[[ Entries supplied open ]]

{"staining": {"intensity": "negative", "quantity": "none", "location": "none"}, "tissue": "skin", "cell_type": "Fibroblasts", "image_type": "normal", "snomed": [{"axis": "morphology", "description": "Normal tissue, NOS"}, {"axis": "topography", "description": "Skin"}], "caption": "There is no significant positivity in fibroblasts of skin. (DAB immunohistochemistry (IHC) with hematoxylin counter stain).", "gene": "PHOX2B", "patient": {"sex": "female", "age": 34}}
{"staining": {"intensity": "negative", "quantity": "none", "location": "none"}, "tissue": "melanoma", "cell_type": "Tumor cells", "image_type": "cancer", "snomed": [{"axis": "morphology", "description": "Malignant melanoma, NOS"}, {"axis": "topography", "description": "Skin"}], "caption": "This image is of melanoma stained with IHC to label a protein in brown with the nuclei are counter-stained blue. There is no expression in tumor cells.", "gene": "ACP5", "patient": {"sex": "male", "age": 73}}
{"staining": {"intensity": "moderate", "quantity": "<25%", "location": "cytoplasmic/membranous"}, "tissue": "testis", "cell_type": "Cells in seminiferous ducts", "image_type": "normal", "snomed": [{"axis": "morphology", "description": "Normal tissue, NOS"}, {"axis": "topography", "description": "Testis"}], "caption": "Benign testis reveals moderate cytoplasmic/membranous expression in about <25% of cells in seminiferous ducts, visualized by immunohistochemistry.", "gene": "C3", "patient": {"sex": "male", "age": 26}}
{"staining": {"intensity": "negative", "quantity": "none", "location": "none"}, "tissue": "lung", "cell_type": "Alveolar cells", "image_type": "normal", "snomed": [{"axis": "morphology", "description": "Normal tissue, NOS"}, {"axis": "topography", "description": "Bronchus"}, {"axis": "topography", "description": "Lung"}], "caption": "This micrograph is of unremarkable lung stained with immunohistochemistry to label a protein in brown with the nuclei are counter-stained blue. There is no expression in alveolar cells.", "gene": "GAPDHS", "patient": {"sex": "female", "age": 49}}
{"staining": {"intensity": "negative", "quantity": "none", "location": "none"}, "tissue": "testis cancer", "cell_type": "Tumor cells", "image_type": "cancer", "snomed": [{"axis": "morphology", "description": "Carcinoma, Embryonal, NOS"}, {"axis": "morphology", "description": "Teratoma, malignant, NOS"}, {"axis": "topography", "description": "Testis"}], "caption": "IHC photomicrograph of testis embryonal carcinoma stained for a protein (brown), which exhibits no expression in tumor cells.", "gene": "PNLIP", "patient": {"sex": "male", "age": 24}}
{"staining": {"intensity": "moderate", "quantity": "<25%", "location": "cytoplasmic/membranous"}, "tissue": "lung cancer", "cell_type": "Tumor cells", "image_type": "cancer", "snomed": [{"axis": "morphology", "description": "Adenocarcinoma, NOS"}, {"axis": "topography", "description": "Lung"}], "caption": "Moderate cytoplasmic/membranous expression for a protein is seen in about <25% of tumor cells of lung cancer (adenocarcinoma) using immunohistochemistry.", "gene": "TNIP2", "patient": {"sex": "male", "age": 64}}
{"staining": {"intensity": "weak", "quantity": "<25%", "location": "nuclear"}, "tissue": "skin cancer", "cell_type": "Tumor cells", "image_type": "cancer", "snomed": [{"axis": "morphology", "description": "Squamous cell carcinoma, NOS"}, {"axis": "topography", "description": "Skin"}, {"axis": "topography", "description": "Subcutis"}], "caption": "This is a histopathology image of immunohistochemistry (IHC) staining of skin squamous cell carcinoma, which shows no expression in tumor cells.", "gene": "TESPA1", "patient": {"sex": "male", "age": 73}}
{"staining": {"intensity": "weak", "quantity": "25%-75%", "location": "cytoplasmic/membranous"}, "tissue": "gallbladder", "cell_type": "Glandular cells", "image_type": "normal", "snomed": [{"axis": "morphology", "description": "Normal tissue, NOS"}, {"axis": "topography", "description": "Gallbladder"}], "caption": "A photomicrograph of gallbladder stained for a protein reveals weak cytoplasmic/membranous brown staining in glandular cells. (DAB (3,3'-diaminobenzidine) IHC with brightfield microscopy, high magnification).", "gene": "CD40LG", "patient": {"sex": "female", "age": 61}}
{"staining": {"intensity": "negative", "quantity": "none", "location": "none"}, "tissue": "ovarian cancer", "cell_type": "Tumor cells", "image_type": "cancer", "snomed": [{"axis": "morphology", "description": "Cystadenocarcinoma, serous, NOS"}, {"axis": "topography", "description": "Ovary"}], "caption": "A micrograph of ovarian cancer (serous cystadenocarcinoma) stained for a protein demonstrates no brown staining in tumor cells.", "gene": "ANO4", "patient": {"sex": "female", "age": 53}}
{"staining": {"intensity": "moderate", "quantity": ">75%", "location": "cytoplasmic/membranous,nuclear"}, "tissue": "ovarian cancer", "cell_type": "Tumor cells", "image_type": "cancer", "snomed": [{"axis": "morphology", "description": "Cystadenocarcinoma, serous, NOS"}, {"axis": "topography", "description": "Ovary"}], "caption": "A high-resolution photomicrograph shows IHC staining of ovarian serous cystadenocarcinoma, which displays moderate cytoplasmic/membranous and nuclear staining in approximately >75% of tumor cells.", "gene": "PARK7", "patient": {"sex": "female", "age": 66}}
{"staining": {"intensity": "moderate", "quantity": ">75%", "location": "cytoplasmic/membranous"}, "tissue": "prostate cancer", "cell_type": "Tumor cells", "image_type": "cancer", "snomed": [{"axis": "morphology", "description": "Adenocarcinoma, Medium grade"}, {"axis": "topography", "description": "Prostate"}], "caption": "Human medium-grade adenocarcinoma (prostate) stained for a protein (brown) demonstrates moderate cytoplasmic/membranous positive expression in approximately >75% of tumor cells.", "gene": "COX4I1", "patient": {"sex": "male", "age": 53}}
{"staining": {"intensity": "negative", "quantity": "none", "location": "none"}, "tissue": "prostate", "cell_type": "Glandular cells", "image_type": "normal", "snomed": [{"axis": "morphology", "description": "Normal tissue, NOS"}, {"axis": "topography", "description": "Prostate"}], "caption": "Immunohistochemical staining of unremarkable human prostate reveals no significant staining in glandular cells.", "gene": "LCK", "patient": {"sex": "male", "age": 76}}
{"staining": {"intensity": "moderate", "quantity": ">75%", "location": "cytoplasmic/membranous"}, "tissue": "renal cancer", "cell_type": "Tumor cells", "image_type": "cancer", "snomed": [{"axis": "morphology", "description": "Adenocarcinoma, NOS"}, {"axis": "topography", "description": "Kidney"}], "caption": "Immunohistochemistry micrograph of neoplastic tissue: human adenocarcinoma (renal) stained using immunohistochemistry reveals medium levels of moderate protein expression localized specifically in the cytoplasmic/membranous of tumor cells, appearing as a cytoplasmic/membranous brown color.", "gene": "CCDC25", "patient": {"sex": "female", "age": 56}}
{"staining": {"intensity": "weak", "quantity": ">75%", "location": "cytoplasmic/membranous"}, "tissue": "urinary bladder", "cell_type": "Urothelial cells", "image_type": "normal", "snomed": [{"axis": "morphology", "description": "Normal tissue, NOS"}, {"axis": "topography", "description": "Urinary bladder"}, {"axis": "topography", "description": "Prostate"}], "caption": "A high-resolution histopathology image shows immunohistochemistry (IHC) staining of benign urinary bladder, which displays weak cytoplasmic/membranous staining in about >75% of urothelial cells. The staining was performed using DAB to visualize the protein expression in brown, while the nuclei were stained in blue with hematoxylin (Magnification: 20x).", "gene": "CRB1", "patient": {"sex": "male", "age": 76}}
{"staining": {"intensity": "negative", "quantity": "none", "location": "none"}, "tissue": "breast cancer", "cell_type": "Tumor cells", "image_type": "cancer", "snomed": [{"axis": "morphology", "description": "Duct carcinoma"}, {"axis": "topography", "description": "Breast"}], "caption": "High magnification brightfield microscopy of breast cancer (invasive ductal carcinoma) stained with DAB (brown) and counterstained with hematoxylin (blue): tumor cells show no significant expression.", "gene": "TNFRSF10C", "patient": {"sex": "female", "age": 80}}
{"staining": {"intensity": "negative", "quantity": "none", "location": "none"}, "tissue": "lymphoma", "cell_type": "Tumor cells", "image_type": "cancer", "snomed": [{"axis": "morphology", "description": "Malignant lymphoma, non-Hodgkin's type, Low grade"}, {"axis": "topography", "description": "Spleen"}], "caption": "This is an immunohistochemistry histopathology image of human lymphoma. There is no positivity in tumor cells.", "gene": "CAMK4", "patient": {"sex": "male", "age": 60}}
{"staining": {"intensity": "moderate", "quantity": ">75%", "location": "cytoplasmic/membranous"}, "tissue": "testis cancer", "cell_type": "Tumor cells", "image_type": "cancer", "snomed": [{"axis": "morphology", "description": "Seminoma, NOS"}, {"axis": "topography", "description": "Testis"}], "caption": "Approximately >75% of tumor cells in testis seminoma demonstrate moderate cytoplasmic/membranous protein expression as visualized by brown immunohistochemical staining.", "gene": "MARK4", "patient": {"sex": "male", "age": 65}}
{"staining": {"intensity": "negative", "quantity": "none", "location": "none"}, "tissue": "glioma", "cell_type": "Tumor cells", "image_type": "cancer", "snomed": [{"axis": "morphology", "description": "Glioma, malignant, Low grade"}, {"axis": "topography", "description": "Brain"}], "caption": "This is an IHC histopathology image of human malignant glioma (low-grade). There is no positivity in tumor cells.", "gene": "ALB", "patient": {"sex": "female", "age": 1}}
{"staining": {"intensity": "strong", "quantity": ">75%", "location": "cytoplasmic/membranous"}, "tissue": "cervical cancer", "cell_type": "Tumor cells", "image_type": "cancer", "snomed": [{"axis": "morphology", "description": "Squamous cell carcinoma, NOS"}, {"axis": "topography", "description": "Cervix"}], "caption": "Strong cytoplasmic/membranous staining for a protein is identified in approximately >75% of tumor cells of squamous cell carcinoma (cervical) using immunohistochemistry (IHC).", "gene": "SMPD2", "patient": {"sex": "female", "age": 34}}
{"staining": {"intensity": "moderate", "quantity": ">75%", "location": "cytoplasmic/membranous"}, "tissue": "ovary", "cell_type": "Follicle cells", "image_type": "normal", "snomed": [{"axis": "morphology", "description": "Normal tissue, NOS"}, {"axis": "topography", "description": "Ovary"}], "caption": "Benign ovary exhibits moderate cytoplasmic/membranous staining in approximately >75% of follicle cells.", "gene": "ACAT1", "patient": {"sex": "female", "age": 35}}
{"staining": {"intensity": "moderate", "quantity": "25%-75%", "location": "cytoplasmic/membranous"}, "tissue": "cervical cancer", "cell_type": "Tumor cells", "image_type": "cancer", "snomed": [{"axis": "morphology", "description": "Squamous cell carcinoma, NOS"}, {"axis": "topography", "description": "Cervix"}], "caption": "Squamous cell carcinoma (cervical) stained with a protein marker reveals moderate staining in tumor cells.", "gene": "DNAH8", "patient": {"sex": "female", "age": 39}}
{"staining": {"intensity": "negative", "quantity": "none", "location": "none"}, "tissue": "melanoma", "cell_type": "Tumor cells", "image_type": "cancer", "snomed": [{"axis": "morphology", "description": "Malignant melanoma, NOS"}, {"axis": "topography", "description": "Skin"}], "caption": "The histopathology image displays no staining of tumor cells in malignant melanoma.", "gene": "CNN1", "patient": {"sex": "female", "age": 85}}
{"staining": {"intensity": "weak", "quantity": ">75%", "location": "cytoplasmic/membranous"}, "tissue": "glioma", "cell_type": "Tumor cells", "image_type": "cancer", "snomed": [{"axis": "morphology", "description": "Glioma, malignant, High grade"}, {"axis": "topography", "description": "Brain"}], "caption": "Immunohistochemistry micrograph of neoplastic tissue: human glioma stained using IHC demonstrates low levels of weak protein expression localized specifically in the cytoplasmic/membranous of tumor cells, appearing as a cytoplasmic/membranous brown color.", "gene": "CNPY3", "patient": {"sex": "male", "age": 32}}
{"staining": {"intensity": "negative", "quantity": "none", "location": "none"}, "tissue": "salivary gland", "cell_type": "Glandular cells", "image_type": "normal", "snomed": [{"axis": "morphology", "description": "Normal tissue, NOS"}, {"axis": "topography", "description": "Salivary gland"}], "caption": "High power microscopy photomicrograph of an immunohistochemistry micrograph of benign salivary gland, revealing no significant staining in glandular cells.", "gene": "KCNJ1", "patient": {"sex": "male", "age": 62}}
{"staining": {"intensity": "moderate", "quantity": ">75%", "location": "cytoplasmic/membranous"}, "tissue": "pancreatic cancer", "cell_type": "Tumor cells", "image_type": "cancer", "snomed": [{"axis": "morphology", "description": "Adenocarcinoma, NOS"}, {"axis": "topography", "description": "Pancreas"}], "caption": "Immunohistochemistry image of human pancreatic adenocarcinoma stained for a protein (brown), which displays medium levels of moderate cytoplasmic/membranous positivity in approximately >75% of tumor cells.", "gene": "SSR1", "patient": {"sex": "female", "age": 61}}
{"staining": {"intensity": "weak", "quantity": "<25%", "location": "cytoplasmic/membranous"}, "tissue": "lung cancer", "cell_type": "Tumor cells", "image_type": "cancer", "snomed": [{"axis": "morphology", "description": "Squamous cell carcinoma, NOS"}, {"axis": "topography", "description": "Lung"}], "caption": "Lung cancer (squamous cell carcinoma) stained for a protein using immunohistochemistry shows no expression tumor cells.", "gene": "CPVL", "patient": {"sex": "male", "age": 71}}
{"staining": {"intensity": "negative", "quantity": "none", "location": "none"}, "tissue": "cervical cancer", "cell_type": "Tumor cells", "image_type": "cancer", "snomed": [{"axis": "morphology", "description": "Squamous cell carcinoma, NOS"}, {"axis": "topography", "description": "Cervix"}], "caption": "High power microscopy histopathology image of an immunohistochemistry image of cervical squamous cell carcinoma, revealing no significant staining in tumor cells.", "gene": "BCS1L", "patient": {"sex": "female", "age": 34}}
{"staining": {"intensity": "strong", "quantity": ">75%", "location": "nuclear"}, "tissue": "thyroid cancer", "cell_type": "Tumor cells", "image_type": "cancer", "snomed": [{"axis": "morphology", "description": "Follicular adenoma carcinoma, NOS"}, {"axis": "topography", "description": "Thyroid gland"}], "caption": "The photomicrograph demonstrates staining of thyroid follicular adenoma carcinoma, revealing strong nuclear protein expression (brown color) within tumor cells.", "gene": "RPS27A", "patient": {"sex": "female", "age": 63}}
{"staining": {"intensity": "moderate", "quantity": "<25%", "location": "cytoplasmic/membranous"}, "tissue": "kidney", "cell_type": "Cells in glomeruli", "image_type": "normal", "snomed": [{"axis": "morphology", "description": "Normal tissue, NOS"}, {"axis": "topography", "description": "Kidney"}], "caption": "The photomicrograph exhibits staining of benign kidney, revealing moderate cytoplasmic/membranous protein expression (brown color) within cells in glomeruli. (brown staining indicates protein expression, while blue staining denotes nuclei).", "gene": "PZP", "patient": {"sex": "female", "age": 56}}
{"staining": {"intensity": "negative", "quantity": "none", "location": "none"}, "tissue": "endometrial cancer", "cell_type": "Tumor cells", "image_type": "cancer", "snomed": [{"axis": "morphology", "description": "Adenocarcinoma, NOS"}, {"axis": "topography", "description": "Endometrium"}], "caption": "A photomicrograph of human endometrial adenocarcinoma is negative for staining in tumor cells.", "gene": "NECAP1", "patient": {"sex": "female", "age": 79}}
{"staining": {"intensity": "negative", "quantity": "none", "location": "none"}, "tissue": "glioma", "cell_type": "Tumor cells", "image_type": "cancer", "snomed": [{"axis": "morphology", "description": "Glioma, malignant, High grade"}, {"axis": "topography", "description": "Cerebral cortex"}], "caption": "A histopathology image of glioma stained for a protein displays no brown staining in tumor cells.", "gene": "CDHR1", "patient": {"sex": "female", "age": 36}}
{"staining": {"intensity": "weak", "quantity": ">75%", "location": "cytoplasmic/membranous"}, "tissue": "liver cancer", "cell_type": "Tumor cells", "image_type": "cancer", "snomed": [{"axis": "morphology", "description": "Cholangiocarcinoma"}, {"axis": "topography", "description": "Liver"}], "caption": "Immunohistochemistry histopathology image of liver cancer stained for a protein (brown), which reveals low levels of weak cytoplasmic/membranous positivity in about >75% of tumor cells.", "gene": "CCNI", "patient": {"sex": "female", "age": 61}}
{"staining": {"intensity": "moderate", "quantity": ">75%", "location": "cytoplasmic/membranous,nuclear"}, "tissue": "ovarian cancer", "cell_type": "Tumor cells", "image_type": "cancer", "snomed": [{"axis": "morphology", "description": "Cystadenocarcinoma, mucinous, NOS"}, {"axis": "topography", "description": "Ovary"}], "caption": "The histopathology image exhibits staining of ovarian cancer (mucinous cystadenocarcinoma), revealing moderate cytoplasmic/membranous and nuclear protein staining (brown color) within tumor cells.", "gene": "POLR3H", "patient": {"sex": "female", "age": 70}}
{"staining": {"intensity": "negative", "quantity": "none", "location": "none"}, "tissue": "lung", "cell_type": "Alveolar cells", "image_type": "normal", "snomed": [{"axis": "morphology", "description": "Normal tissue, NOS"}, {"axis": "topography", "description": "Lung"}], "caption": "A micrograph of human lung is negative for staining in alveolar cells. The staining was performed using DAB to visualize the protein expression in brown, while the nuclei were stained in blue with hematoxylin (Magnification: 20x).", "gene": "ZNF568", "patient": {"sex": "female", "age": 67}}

[[ Entries supplied closed ]]

_Work task_
From the line containing "micrograph is of" down to the line containing "cytoplasmic/membranous expression for" in the material above, reproduce every line exactly, including the two end lines.

_Solution_
{"staining": {"intensity": "negative", "quantity": "none", "location": "none"}, "tissue": "lung", "cell_type": "Alveolar cells", "image_type": "normal", "snomed": [{"axis": "morphology", "description": "Normal tissue, NOS"}, {"axis": "topography", "description": "Bronchus"}, {"axis": "topography", "description": "Lung"}], "caption": "This micrograph is of unremarkable lung stained with immunohistochemistry to label a protein in brown with the nuclei are counter-stained blue. There is no expression in alveolar cells.", "gene": "GAPDHS", "patient": {"sex": "female", "age": 49}}
{"staining": {"intensity": "negative", "quantity": "none", "location": "none"}, "tissue": "testis cancer", "cell_type": "Tumor cells", "image_type": "cancer", "snomed": [{"axis": "morphology", "description": "Carcinoma, Embryonal, NOS"}, {"axis": "morphology", "description": "Teratoma, malignant, NOS"}, {"axis": "topography", "description": "Testis"}], "caption": "IHC photomicrograph of testis embryonal carcinoma stained for a protein (brown), which exhibits no expression in tumor cells.", "gene": "PNLIP", "patient": {"sex": "male", "age": 24}}
{"staining": {"intensity": "moderate", "quantity": "<25%", "location": "cytoplasmic/membranous"}, "tissue": "lung cancer", "cell_type": "Tumor cells", "image_type": "cancer", "snomed": [{"axis": "morphology", "description": "Adenocarcinoma, NOS"}, {"axis": "topography", "description": "Lung"}], "caption": "Moderate cytoplasmic/membranous expression for a protein is seen in about <25% of tumor cells of lung cancer (adenocarcinoma) using immunohistochemistry.", "gene": "TNIP2", "patient": {"sex": "male", "age": 64}}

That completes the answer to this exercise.